Since its inception in July last year (up to December 31), 506,000 cups have been prevented from going to landfill or becoming litter in Killarney National Park.
Additionally, the scheme has saved 872,413 litres of water and 279 trees.
The decision to ban single-use cups was underpinned by complaints that some of Killarney’s most visited beauty spots were being polluted and studies of clean-ups in the National Park revealed that one of the most common forms of waste recovered was single-use coffee cups.
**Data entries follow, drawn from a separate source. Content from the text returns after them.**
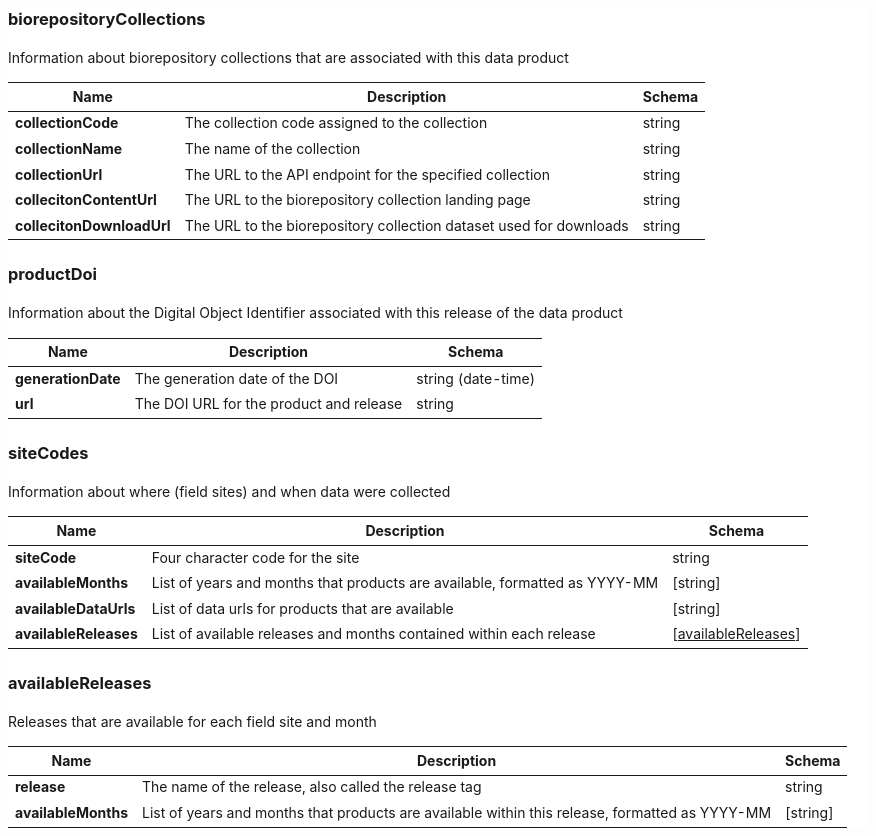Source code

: <a name="biorepository-collections"></a>
### **biorepositoryCollections**  

Information about biorepository collections that are associated with this data product

|Name|Description|Schema|
|---|---|---|
|**collectionCode**|The collection code assigned to the collection|string|
|**collectionName**|The name of the collection|string|
|**collectionUrl**|The URL to the API endpoint for the specified collection|string|
|**collecitonContentUrl**|The URL to the biorepository collection landing page|string|
|**collecitonDownloadUrl**|The URL to the biorepository collection dataset used for downloads|string|

<a name="product-productdoi"></a>
### **productDoi**  

Information about the Digital Object Identifier associated with this release of the data product

|Name|Description|Schema|
|---|---|---|
|**generationDate**|The generation date of the DOI|string (date-time)|
|**url**|The DOI URL for the product and release|string|


<a name="product-sitecodes"></a>
### **siteCodes**  

Information about where (field sites) and when data were collected

|Name|Description|Schema|
|---|---|---|
|**siteCode**|Four character code for the site|string|
|**availableMonths**|List of years and months that products are available, formatted as YYYY-MM|[string]|
|**availableDataUrls**|List of data urls for products that are available|[string]|
|**availableReleases**|List of available releases and months contained within each release|[[availableReleases](#product-availablereleases)]|

<a name="product-availablereleases"></a>
### **availableReleases**  

Releases that are available for each field site and month

|Name|Description|Schema|
|---|---|---|
|**release**|The name of the release, also called the release tag|string|
|**availableMonths**|List of years and months that products are available within this release, formatted as YYYY-MM|[string]|
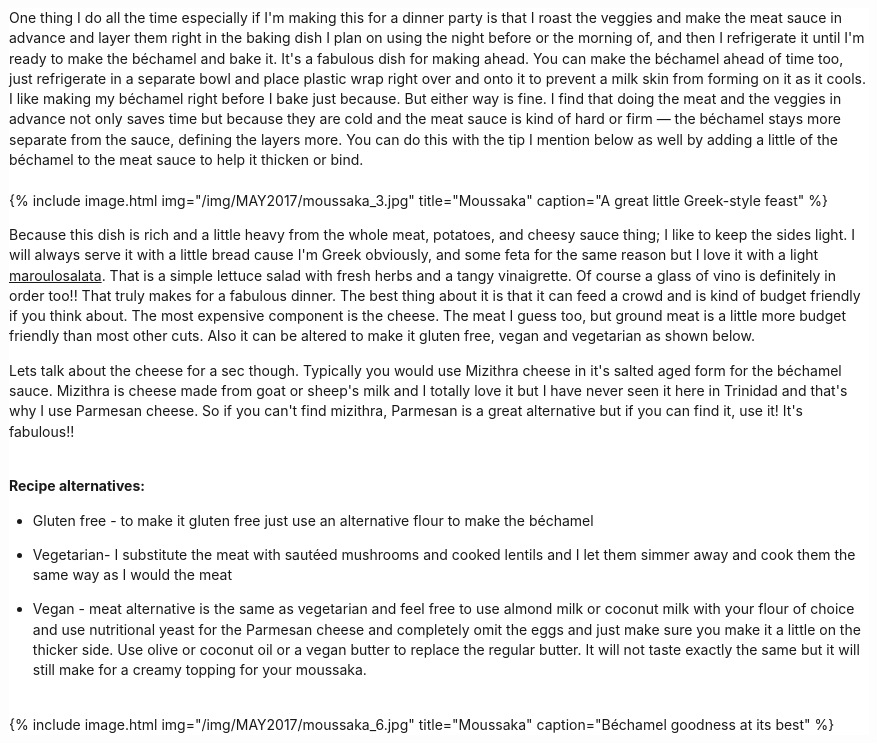 One thing I do all the time especially if I'm making this for a dinner party is that I roast the veggies and make the meat sauce in advance and layer them right in the baking dish I plan on using the night before or the morning of, and then I refrigerate it until I'm ready to make the béchamel and bake it. It's a fabulous dish for making ahead. You can make the béchamel ahead of time too, just refrigerate in a separate bowl and place plastic wrap right over and onto it to prevent a milk skin from forming on it as it cools.  I like making my béchamel right before I bake just because. But either way is fine. I find that doing the meat and the veggies in advance not only saves time but because they are cold and the meat sauce is kind of hard or firm &mdash; the béchamel stays more separate from the sauce, defining the layers more.  You can do this with the tip I mention below as well by adding a little of the béchamel to the meat sauce to help it thicken or bind.
<br>
<br>
{% include image.html
            img="/img/MAY2017/moussaka_3.jpg"
            title="Moussaka"
            caption="A great little Greek-style feast" %}

Because this dish is rich and a little heavy from the whole meat, potatoes, and cheesy sauce thing; I like to keep the sides light. I will always serve it with a little bread cause I'm Greek obviously, and some feta for the same reason but I love it with a light [maroulosalata](https://www.oliveandmango.com/maroulosalata). That is a simple lettuce salad with fresh herbs and a tangy vinaigrette.  Of course a glass of vino is definitely in order too!! That truly makes for a fabulous dinner.  The best thing about it is that it can feed a crowd and is kind of budget friendly if you think about.  The most expensive component is the cheese. The meat I guess too, but ground meat is a little more budget friendly than most other cuts.  Also it can be altered to make it gluten free, vegan and vegetarian as shown below.
<br>

Lets talk about the cheese for a sec though.  Typically you would use Mizithra cheese in it's salted aged form for the béchamel sauce. Mizithra is cheese made from goat or sheep's milk and I totally love it but I have never seen it here in Trinidad and that's why I use Parmesan cheese. So if you can't find mizithra, Parmesan is a great alternative but if you can find it, use it! It's fabulous!!
<br>
<br>

**Recipe alternatives:**

* Gluten free  - to make it gluten free just use an alternative flour to make the béchamel

* Vegetarian- I substitute the meat with sautéed mushrooms and cooked lentils and I let them simmer away and cook them the same way as I would the meat

* Vegan - meat alternative is the same as vegetarian and feel free to use almond milk or coconut milk with your flour of choice and use nutritional yeast for the Parmesan cheese and completely omit the eggs and just make sure you make it a little on the thicker side. Use olive or coconut oil or a vegan butter to replace the regular butter.  It will not taste exactly the same but it will still make for a creamy topping for your moussaka.
<br>
{% include image.html
            img="/img/MAY2017/moussaka_6.jpg"
            title="Moussaka"
            caption="Béchamel goodness at its best" %}
<br>
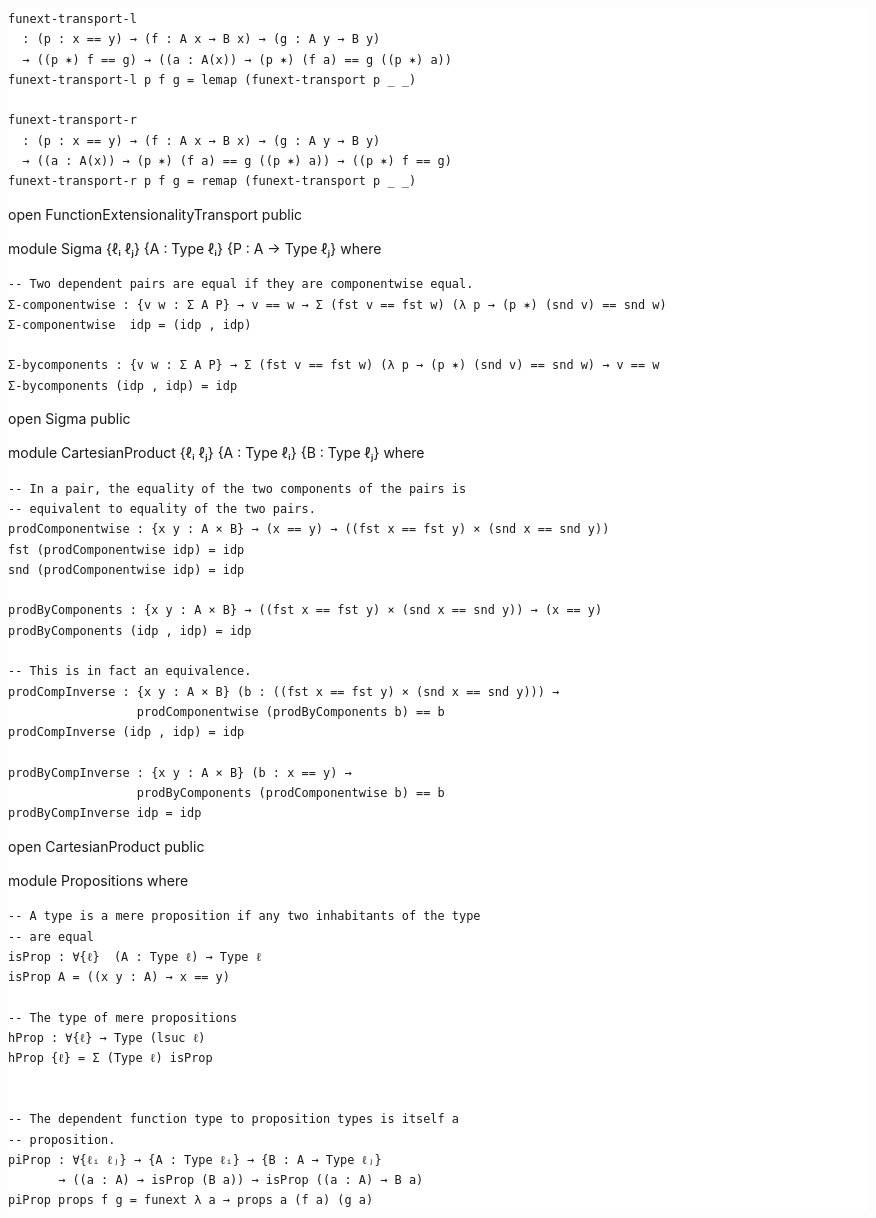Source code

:     funext-transport-l
      : (p : x == y) → (f : A x → B x) → (g : A y → B y)
      → ((p ✶) f == g) → ((a : A(x)) → (p ✶) (f a) == g ((p ✶) a))
    funext-transport-l p f g = lemap (funext-transport p _ _)

    funext-transport-r
      : (p : x == y) → (f : A x → B x) → (g : A y → B y)
      → ((a : A(x)) → (p ✶) (f a) == g ((p ✶) a)) → ((p ✶) f == g)
    funext-transport-r p f g = remap (funext-transport p _ _)

  open FunctionExtensionalityTransport public

  module Sigma {ℓᵢ ℓⱼ} {A : Type ℓᵢ} {P : A → Type ℓⱼ} where

    -- Two dependent pairs are equal if they are componentwise equal.
    Σ-componentwise : {v w : Σ A P} → v == w → Σ (fst v == fst w) (λ p → (p ✶) (snd v) == snd w)
    Σ-componentwise  idp = (idp , idp)

    Σ-bycomponents : {v w : Σ A P} → Σ (fst v == fst w) (λ p → (p ✶) (snd v) == snd w) → v == w
    Σ-bycomponents (idp , idp) = idp

  open Sigma public

  module CartesianProduct {ℓᵢ ℓⱼ} {A : Type ℓᵢ} {B : Type ℓⱼ} where

    -- In a pair, the equality of the two components of the pairs is
    -- equivalent to equality of the two pairs.
    prodComponentwise : {x y : A × B} → (x == y) → ((fst x == fst y) × (snd x == snd y))
    fst (prodComponentwise idp) = idp
    snd (prodComponentwise idp) = idp

    prodByComponents : {x y : A × B} → ((fst x == fst y) × (snd x == snd y)) → (x == y)
    prodByComponents (idp , idp) = idp

    -- This is in fact an equivalence.
    prodCompInverse : {x y : A × B} (b : ((fst x == fst y) × (snd x == snd y))) →
                      prodComponentwise (prodByComponents b) == b
    prodCompInverse (idp , idp) = idp

    prodByCompInverse : {x y : A × B} (b : x == y) →
                      prodByComponents (prodComponentwise b) == b
    prodByCompInverse idp = idp

  open CartesianProduct public

  module Propositions where

    -- A type is a mere proposition if any two inhabitants of the type
    -- are equal
    isProp : ∀{ℓ}  (A : Type ℓ) → Type ℓ
    isProp A = ((x y : A) → x == y)

    -- The type of mere propositions
    hProp : ∀{ℓ} → Type (lsuc ℓ)
    hProp {ℓ} = Σ (Type ℓ) isProp


    -- The dependent function type to proposition types is itself a
    -- proposition.
    piProp : ∀{ℓᵢ ℓⱼ} → {A : Type ℓᵢ} → {B : A → Type ℓⱼ}
           → ((a : A) → isProp (B a)) → isProp ((a : A) → B a)
    piProp props f g = funext λ a → props a (f a) (g a)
With this in mind, the team behind the project, in conjunction with the Munster Technology University, will launch an adult education programme.
Late last year secondary school students attended a series of workshops in Killarney House hosted by the Killarney Coffee Cup project.
The session began with the task of matching the common items of litter to the time it takes for them to decompose.
The items ranged from crisp packets, banana skins and single-use coffee cups. The aim of this activity was to highlight the importance of minimising waste and litter, to protect the unique Biosphere Reserve that is Killarney National Park.
The plan now is to roll out a series of workshops aimed at adults with support from the National Parks and Wildlife Service.
“This is still in the very early stages,” said project lead Louise Byrne who is also the Sustainability Manager at The Killarney Park and The Ross hotels. “Why should we care?”
Byrne cited a recent article by The Guardian newspaper in Britain.
“The entire lifecycle of disposable cups, from raw material extraction to production and transportation, requires significant energy, contributing to environmental degradation. The slow decomposition of disposable cups, especially those with plastic linings, can lead to the release of microplastics into the environment and on the off chance that your disposable cup winds up in waste bound for incineration, that process can release pollutants into the air,” said a report on coffee cup waste by the Kent School of Business and published in the London newspaper.
Byrne believes there is still far too much litter, including coffee cups, ending up disposed of in the National Park and this is one of the key drivers behind the new adult education programme.
Meanwhile the scheme won two more awards this week. Eco Hero group at the Outsider Magazine gave the scheme its Eco Hero award and the scheme won the Green Transformation Award at the Green Awards.